Olimpos ve Adrasan Koyu
Merhaba , bir gezi yazısıyla güne başlayalım. Aslında bu yazıyı yazsam mı yazmasam mı tereddüt ettim Adrasan Koyu’ nun fazla keşfedilmemesi için. Adana dönüşü arkadaşla uğradığımız ve bir gece kaldığımız Olimpos ve hemen yanıbaşındaki Adrasan Koyu adeta beni büyüledi. Ülkemizdeki güzellikleri bu kadar geç keşfetmek kendi adıma üzücü. İş güç hayat mücadelesinden çevremizdeki güzellikleri ıskalıyoruz çoğunlukla.

## Alıştırma verileri
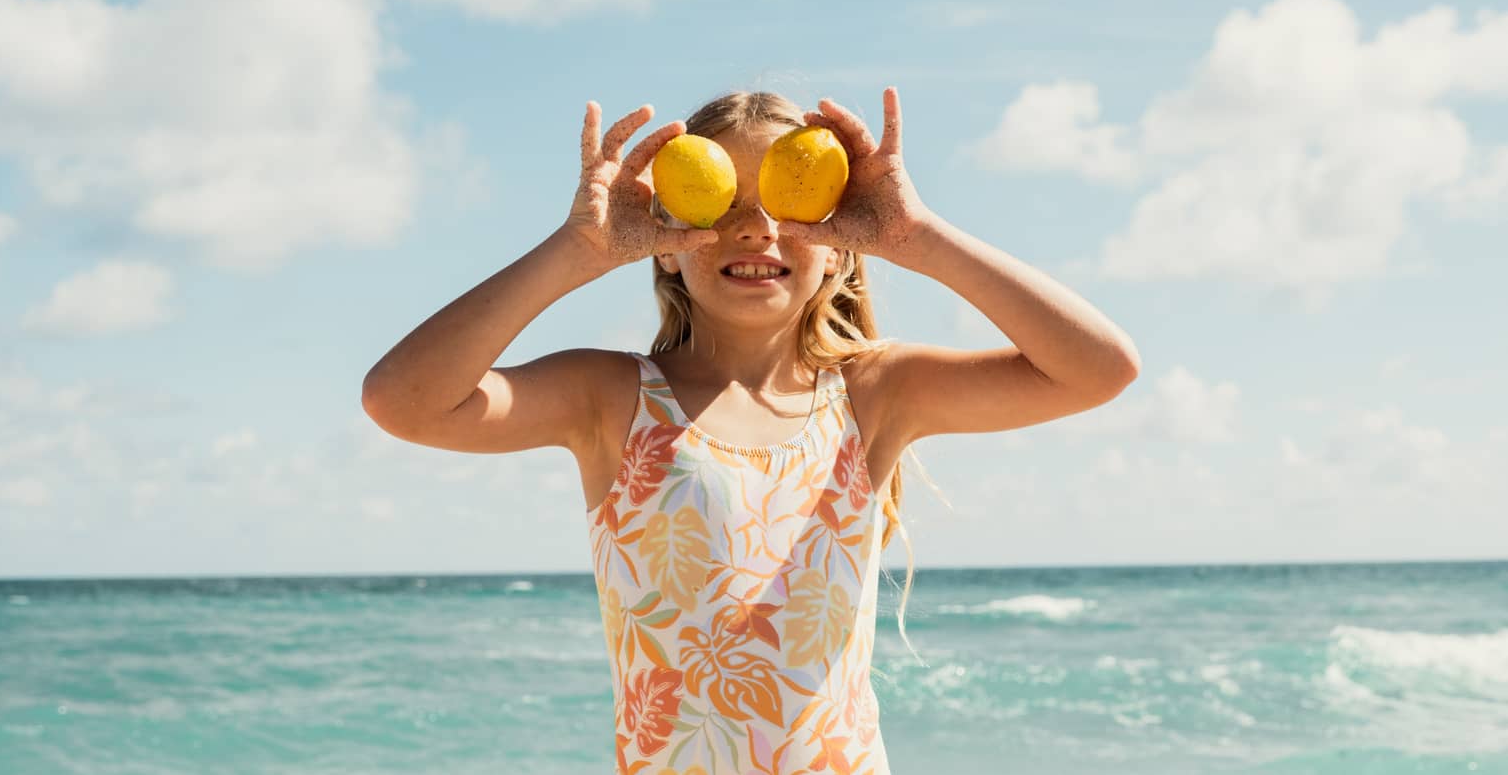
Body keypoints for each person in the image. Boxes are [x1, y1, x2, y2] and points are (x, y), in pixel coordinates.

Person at [361, 86, 1140, 774]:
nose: (755, 228)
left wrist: (919, 238)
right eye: (722, 203)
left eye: (790, 206)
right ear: (667, 251)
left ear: (837, 255)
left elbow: (1099, 368)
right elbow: (405, 400)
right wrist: (577, 253)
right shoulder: (610, 398)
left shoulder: (873, 393)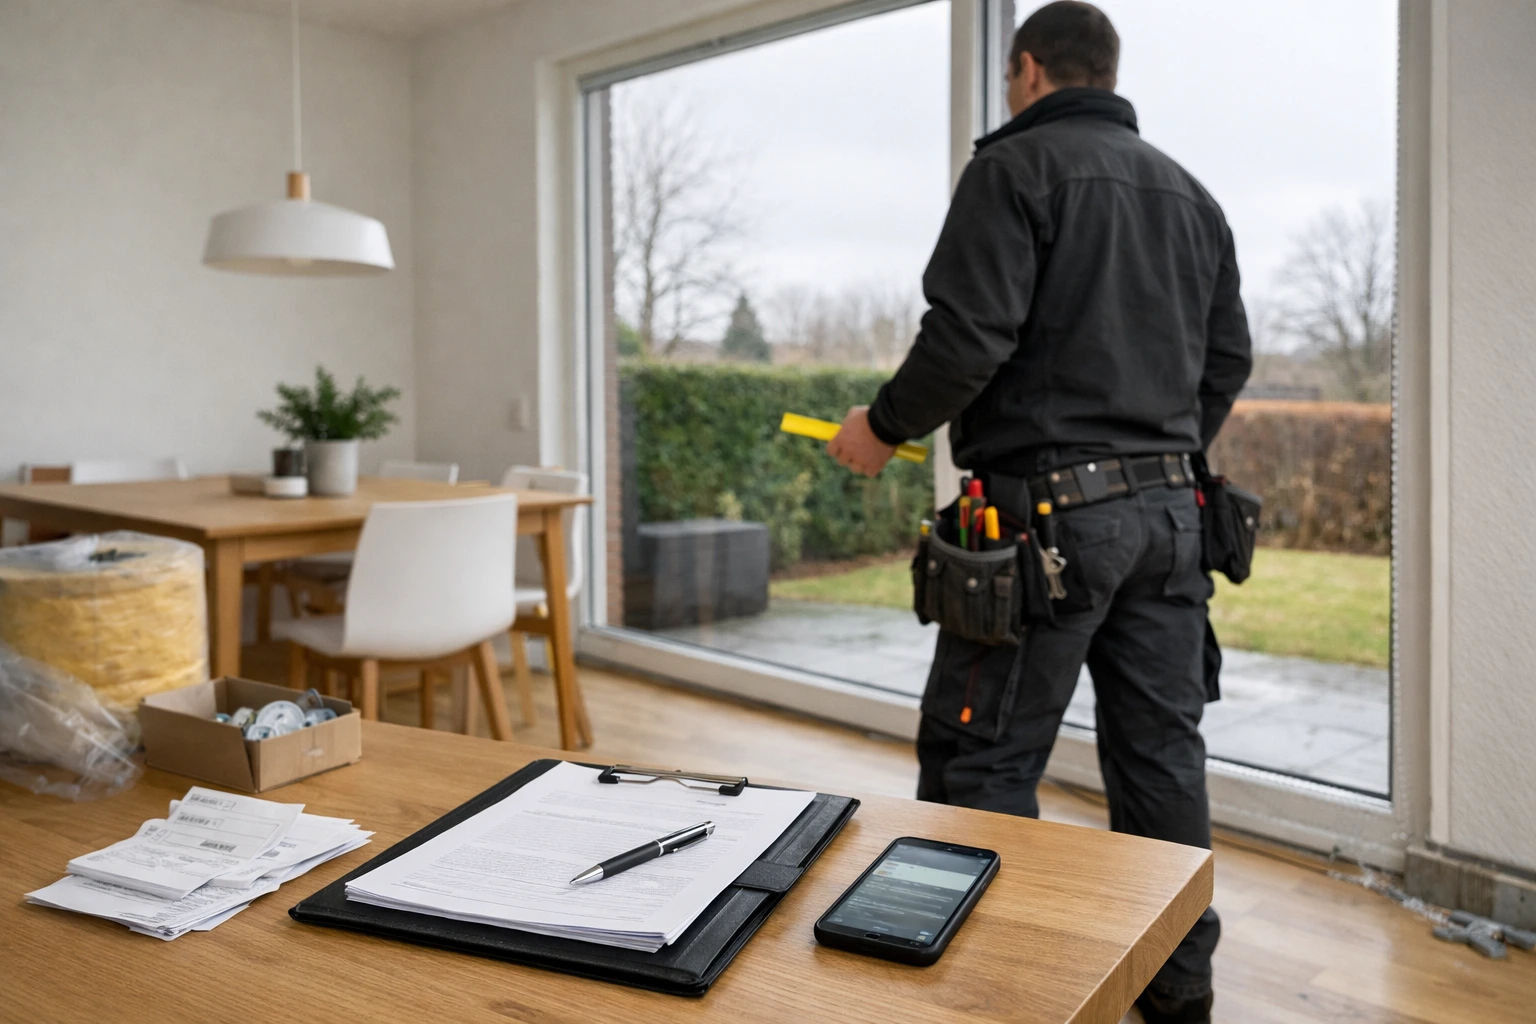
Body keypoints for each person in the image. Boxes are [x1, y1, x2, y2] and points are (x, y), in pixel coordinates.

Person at [827, 3, 1251, 1021]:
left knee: (983, 757)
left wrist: (881, 427)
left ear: (1026, 70)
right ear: (1106, 73)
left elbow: (968, 336)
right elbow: (1230, 359)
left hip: (1047, 529)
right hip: (1172, 518)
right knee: (1160, 761)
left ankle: (998, 994)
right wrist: (1153, 450)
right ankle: (1178, 996)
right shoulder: (1193, 197)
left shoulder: (1012, 171)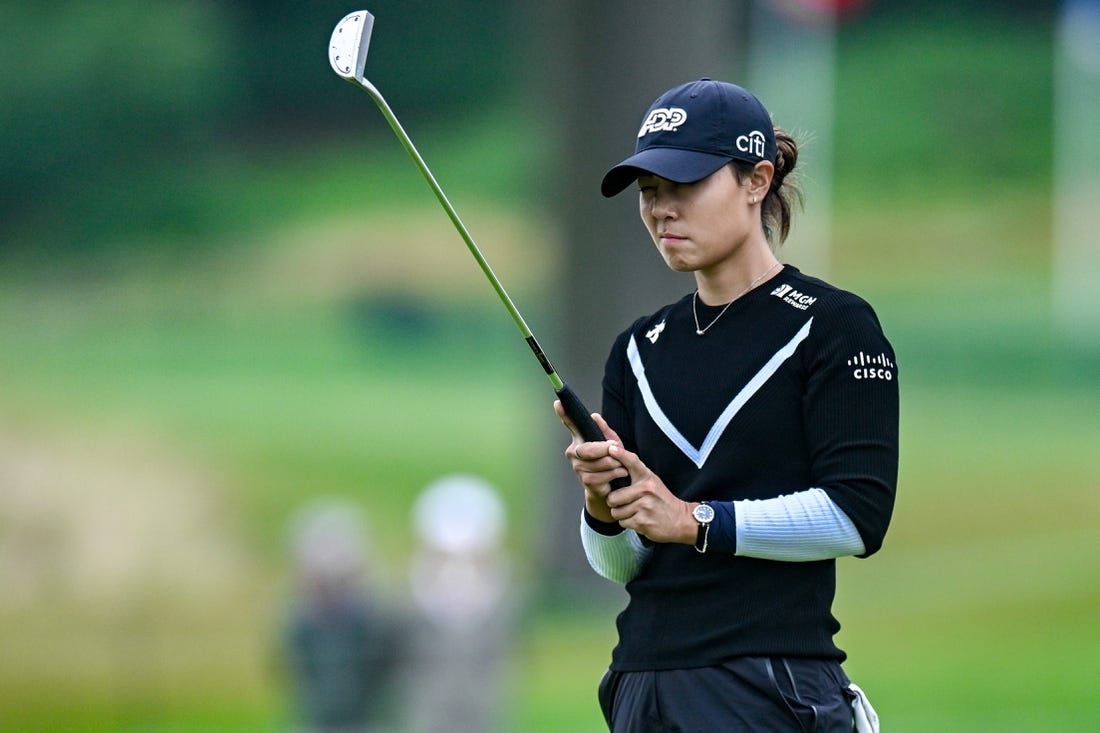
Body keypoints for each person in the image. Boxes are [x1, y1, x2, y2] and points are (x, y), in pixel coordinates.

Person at [554, 79, 897, 732]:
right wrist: (603, 504)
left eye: (684, 185)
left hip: (766, 679)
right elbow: (623, 562)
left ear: (756, 180)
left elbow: (858, 515)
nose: (661, 210)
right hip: (642, 681)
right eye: (650, 191)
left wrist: (695, 519)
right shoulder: (636, 349)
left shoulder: (833, 325)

## Alıştırma görevleri
a. Aşağıdaki ifadeler verilen metinle uyuşuyor mu? Her biri için evet ya da hayır deyin ve kararı belirleyen sözleri metinden aynen alıntılayın.
(i) Yazar Olimpos'ta bir gece kaldı.
(ii) Yazar bu geziye tek başına çıktı.
(iii) Adrasan Koyu, Olimpos'a uzak bir yerdedir.
b. Verilen metinden "Olimpos ve Adrasan" ile başlayıp "güzellikleri ıskalıyoruz çoğunlukla." sözlerine kadar süren kısmı hiç değiştirmeden çıkarın.

## Yazılı cevaplarınız
a.
(i) Evet: "bir gece kaldığımız Olimpos"
(ii) Hayır: "arkadaşla uğradığımız"
(iii) Hayır: "hemen yanıbaşındaki Adrasan Koyu"

b.
Olimpos ve Adrasan Koyu
Merhaba , bir gezi yazısıyla güne başlayalım. Aslında bu yazıyı yazsam mı yazmasam mı tereddüt ettim Adrasan Koyu’ nun fazla keşfedilmemesi için. Adana dönüşü arkadaşla uğradığımız ve bir gece kaldığımız Olimpos ve hemen yanıbaşındaki Adrasan Koyu adeta beni büyüledi. Ülkemizdeki güzellikleri bu kadar geç keşfetmek kendi adıma üzücü. İş güç hayat mücadelesinden çevremizdeki güzellikleri ıskalıyoruz çoğunlukla.